== TASK DIRECTIONS ==
Write out nothing but the lines from the first line of the entries below through the line with "[656,243,708,257] println! ->"; no pictures go in.

[Records from a data source]
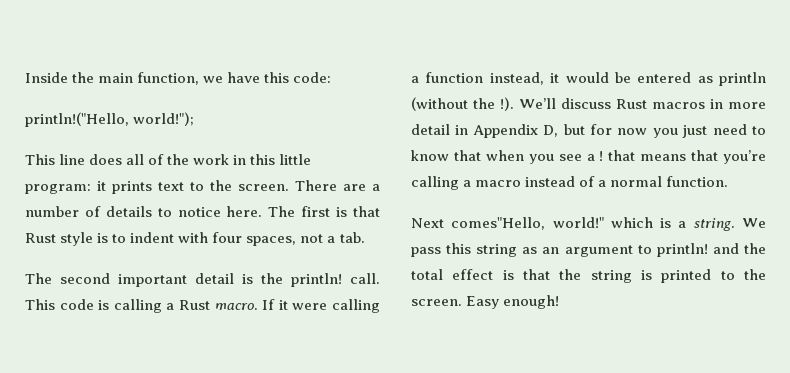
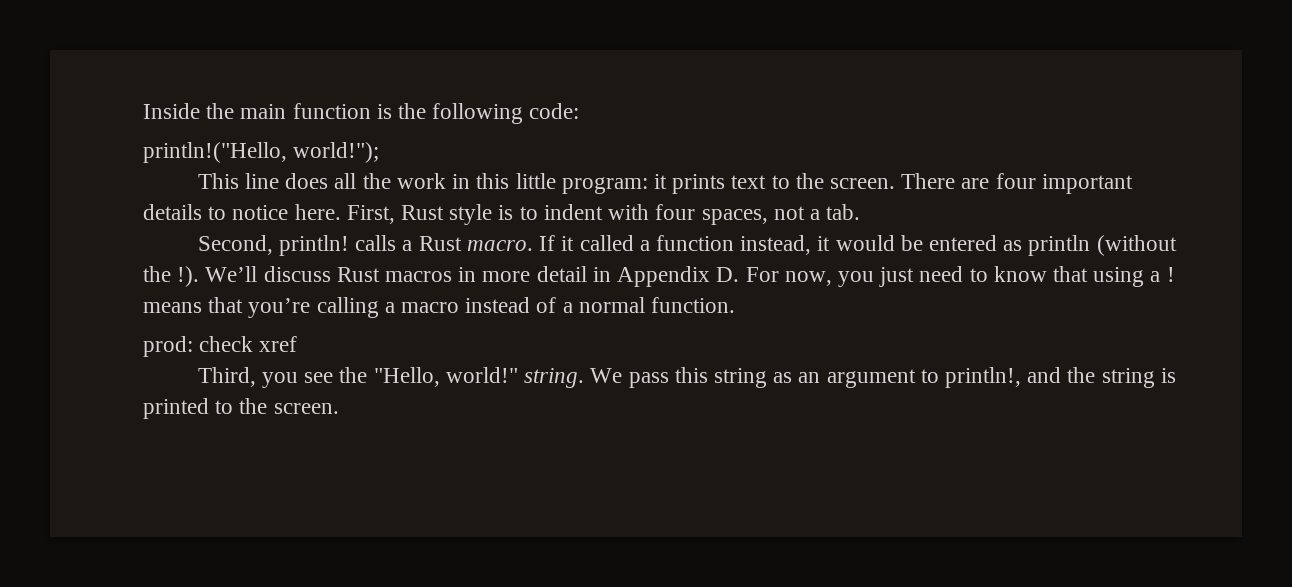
[137,72,290,85] function, we have this -> [292,103,524,124] function is the following
[148,154,165,165] of -> (357, 181) none
[372,184,380,191] [25,206,101,217] a number of -> [995,173,1133,194] four important
[268,206,381,217] The first is that -> [346,205,395,224] First,
[25,273,380,287] [25,299,162,313] The second important detail is the println! call. This code is calling -> [197,235,397,256] Second, println! calls
[292,299,380,313] were calling -> [579,235,634,251] called
[543,124,648,137] D, but for now -> [716,267,832,286] D. For now,
[485,150,582,164] when you see -> [1093,267,1145,287] using
[608,150,636,161] that -> (1175, 274) none
[411,217,687,230] Next comes"Hello, world!" which is a -> [143,336,298,357] [197,367,518,388] prod: check xref // Third, you see the "Hello, world!"
[656,243,708,257] println! -> [944,367,1021,388] println!,
[411,269,582,280] total effect is that the -> (1096, 375) none
[466,295,560,309] Easy enough! -> (339, 408) none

== RESULT OF THIS TASK ==
[137,72,290,85] function, we have this -> [292,103,524,124] function is the following
[148,154,165,165] of -> (357, 181) none
[372,184,380,191] [25,206,101,217] a number of -> [995,173,1133,194] four important
[268,206,381,217] The first is that -> [346,205,395,224] First,
[25,273,380,287] [25,299,162,313] The second important detail is the println! call. This code is calling -> [197,235,397,256] Second, println! calls
[292,299,380,313] were calling -> [579,235,634,251] called
[543,124,648,137] D, but for now -> [716,267,832,286] D. For now,
[485,150,582,164] when you see -> [1093,267,1145,287] using
[608,150,636,161] that -> (1175, 274) none
[411,217,687,230] Next comes"Hello, world!" which is a -> [143,336,298,357] [197,367,518,388] prod: check xref // Third, you see the "Hello, world!"
[656,243,708,257] println! -> [944,367,1021,388] println!,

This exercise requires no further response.